Allowing clients to specify a timeframe during which received faxes should be read, CIFS monitors such messages, so that if they are not opened within that period, duplicate messages will be sent to an alternate failsafe address. Clients can incorporate their business hours and vacation days into the system, configuring the CIFS option to only count working hours and not after-hour periods, weekends, or holidays.

This means that if a client company wants its employees to read their electronic fax messages within 2 hours of receipt, it will set a timeframe of 2 hours. If the company’s hours are 9 a.m.-5 p.m., Monday through Friday, then messages received, for example, by 10 a.m. Thursday will have a timeframe that ends by 12 p.m. that same day. Meanwhile, messages received by 4 p.m. on Friday will have a timeframe that ends Monday at 10 a.m., not Friday at 6 p.m. — allowing employees the flexibility to check their messages on Monday morning, instead of being hassled with duplicate messages over the weekend.

“This is revolutionary because, as far as I know, CIFS is the first feature of its kind that basically tracks when a fax email is opened and consequently undertakes a failsafe procedure when that message is not opened within a specified timeframe or if that message is not delivered properly,” says Larry Cohen, Graphnet’s Product Manager. “It’s amazingly useful because electronic delivery of faxes is never guaranteed — sometimes a user’s inbox is full and the fax bounces, sometimes the email program filters out the fax as spam, and sometimes the message gets blocked or experiences errors.”

Inbound fax-to-email services work by linking a fax number with an email destination. All faxes sent to that specific number are thereby converted into an email message by the service provider, who then transmits that message to the client’s inbox. The problem here is that sometimes the email never gets to the client because of technical issues, such as the ones detailed above. CIFS addresses these shortcomings by protecting this last link between the client’s inbox and Graphnet’s servers; immediately notifying Graphnet personnel if an error occurs in message transmission.

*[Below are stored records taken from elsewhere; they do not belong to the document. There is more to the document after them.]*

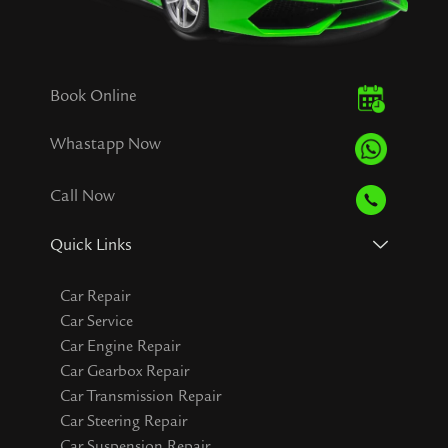
Book Online
Whastapp Now
Call Now
Quick Links
Car Repair
Car Service
Car Engine Repair
Car Gearbox Repair
Car Transmission Repair
Car Steering Repair
Car Suspension Repair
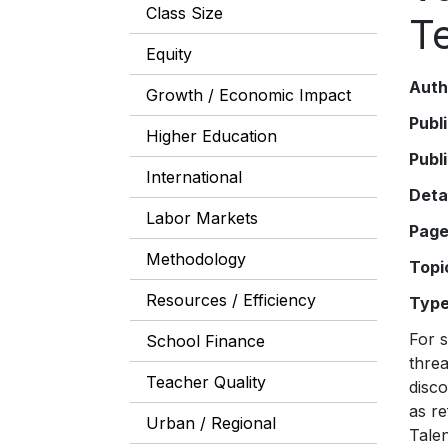
Class Size
T
Equity
Auth
Growth / Economic Impact
Publ
Higher Education
Publ
International
Deta
Labor Markets
Pag
Methodology
Topi
Resources / Efficiency
Typ
For some time, we have recognized that the academic achievement of schoolchildren in this country threatens, to borrow President Barack Obama’s words, “the U.S.’s role as an engine of scientific discovery” and ultimately its success in the global economy. The low achievement of American students, as reflected in the Program for International Student Assessment (PISA) (see “Teaching Math to the Talented,” features, Winter 2011), will prevent them from accessing good, high-paying jobs. And, as demonstrated i
School Finance
Teacher Quality
Urban / Regional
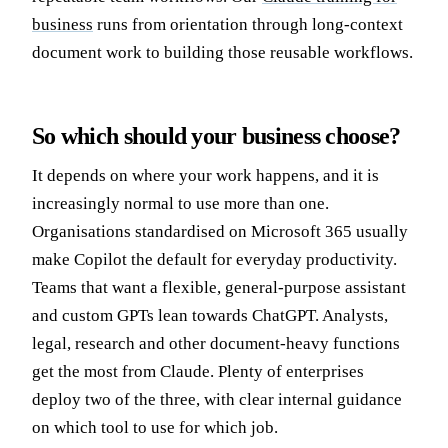
business
runs from orientation through long-context
document work to building those reusable workflows.
So which should your business choose?
It depends on where your work happens, and it is
increasingly normal to use more than one.
Organisations standardised on Microsoft 365 usually
make Copilot the default for everyday productivity.
Teams that want a flexible, general-purpose assistant
and custom GPTs lean towards ChatGPT. Analysts,
legal, research and other document-heavy functions
get the most from Claude. Plenty of enterprises
deploy two of the three, with clear internal guidance
on which tool to use for which job.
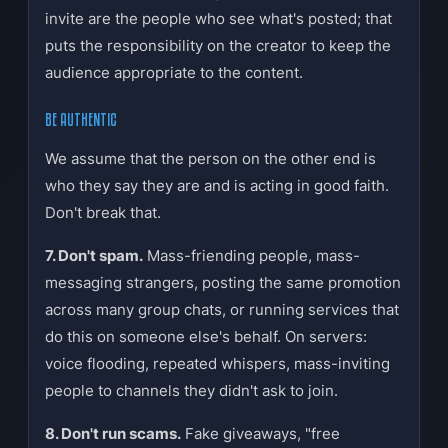
invite are the people who see what's posted; that
puts the responsibility on the creator to keep the
audience appropriate to the content.
BE AUTHENTIC
We assume that the person on the other end is
who they say they are and is acting in good faith.
Don't break that.
7. Don't spam.
Mass-friending people, mass-
messaging strangers, posting the same promotion
across many group chats, or running services that
do this on someone else's behalf. On servers:
voice flooding, repeated whispers, mass-inviting
people to channels they didn't ask to join.
8. Don't run scams.
Fake giveaways, "free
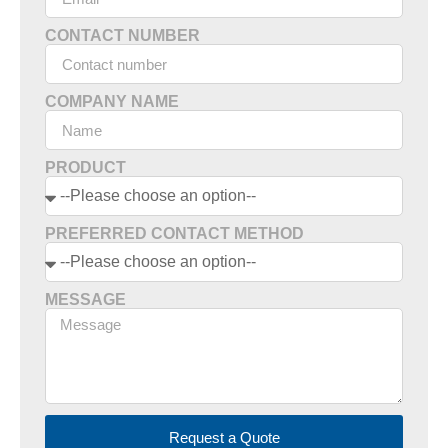
CONTACT NUMBER
COMPANY NAME
PRODUCT
PREFERRED CONTACT METHOD
MESSAGE
Request a Quote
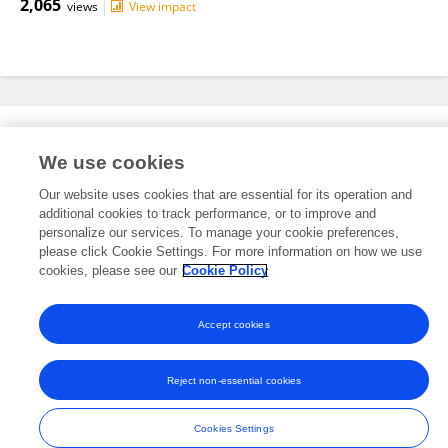
2,065
views
View impact
Editorial Roles
We use cookies
Our website uses cookies that are essential for its operation and
This researcher does not have an active role on a Frontiers editorial
additional cookies to track performance, or to improve and
board. You may recommend their participation
here
.
personalize our services. To manage your cookie preferences,
please click Cookie Settings. For more information on how we use
cookies, please see our
Cookie Policy
Accept cookies
Frontiers In and Loop are registered trade marks of Frontiers Media SA.
© Copyright 2007-2026 Frontiers Media SA. All rights reserved -
Terms
Reject non-essential cookies
and Conditions
Cookies Settings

What makes CIFS unique, however, is not the procedure taken in the event of delivery errors, but rather the procedure taken when the received message is not opened on time. Able to send duplicate, trackable messages to alternate emails and failsafe contacts automatically, CIFS takes a step forward in providing customer-oriented, quality services for fax-to-email solutions.

As Mr. Cohen explains, “Even when messages are received without technical problems, employees might forget to read their faxes, they might be out of the office, or the fax could have time-sensitive information. Using CIFS, companies can make sure that their workers read these documents. That’s the real added-value of this feature.”